My main concern is your stocking problems. First, angel needs about 5-10 gallons each, the neons 1/2 to 1 the sae's 3-6 the amano's 1/2 to 1 the otto's 1-2. *Super* conservatively, that's 24 gallons worth of fish. Seriously a happier and less stressfull tank would be 48 gallons after your fish have grown some. This will be a trying problem with your water conditions eventually, after the plants have finished using nitrates as their limiting nutrients. Secondly and *MOST* importantly you've got incompatible fish/inverts. Angels HUNT neons. They ARE their natural PREY. An angel will also eat an amano shrimp. Lastly SAE will grow more tempermental and large as the grow older and shouldn't be kept together.
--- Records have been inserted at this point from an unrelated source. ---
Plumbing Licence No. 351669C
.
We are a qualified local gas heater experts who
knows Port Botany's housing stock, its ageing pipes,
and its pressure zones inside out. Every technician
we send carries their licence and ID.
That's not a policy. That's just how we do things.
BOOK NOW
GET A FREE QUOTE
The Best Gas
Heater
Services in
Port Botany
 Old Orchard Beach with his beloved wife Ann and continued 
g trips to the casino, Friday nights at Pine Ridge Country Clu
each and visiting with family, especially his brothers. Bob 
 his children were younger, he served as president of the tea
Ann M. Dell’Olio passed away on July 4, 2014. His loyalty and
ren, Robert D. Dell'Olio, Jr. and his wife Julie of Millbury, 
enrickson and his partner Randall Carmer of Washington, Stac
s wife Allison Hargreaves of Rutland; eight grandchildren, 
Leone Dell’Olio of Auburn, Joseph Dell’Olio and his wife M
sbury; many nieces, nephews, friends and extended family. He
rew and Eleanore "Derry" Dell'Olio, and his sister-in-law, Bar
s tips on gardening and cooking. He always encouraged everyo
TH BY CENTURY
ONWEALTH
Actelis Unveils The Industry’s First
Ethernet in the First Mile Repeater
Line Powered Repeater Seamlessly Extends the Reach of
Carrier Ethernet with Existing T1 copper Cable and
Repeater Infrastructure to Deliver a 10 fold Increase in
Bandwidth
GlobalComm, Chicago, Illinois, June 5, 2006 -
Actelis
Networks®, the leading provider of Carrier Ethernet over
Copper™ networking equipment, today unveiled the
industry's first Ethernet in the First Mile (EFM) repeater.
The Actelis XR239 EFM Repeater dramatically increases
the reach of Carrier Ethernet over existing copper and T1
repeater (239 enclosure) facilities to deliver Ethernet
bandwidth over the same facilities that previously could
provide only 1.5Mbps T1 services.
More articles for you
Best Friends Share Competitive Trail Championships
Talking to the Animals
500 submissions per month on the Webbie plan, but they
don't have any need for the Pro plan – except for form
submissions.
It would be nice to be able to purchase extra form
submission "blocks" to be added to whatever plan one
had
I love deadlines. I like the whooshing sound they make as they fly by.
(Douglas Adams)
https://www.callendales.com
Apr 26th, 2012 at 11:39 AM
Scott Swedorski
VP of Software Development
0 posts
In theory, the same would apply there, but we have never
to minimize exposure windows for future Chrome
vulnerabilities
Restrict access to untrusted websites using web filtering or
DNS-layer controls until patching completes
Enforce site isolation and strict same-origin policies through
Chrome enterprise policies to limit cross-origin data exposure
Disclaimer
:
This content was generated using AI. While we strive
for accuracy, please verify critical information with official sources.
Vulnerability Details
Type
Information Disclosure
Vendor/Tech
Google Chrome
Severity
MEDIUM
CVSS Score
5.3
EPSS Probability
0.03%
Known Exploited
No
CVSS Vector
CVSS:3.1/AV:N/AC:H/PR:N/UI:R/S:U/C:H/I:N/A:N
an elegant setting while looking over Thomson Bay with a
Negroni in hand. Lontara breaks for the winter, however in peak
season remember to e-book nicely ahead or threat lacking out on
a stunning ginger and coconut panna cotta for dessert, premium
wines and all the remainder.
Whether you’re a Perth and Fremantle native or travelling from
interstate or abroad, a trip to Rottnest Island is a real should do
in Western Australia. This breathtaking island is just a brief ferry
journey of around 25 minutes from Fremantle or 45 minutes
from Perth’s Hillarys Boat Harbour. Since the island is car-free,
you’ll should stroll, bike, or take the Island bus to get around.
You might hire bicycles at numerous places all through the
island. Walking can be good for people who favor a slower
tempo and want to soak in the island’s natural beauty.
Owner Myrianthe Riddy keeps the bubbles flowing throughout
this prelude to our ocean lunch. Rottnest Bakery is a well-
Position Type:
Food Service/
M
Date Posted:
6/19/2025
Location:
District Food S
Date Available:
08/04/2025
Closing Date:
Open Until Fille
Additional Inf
I've had these same kinds of set-ups in the past, with angels and tetras, and the only way to avoid the problems with mixing them is to keep them in a large tank with larger type tetras like cardinals or rummy noses and growing the angels in tank from dime or smaller size. But no matter what, the shrimp/angel and the two SAE's are a bad mix long term.

Sorry if this sounds down cause I think you've got a great start to a beautifully planted nano
tank and like I said I too have tied puting all may favorites into one small tank ie: Tetras angels and shrimp oh my!


----------



## Pete City (Sep 18, 2004)

Hey Ben,
What's happening with the tank? You posted over a month ago, how about an update!


----------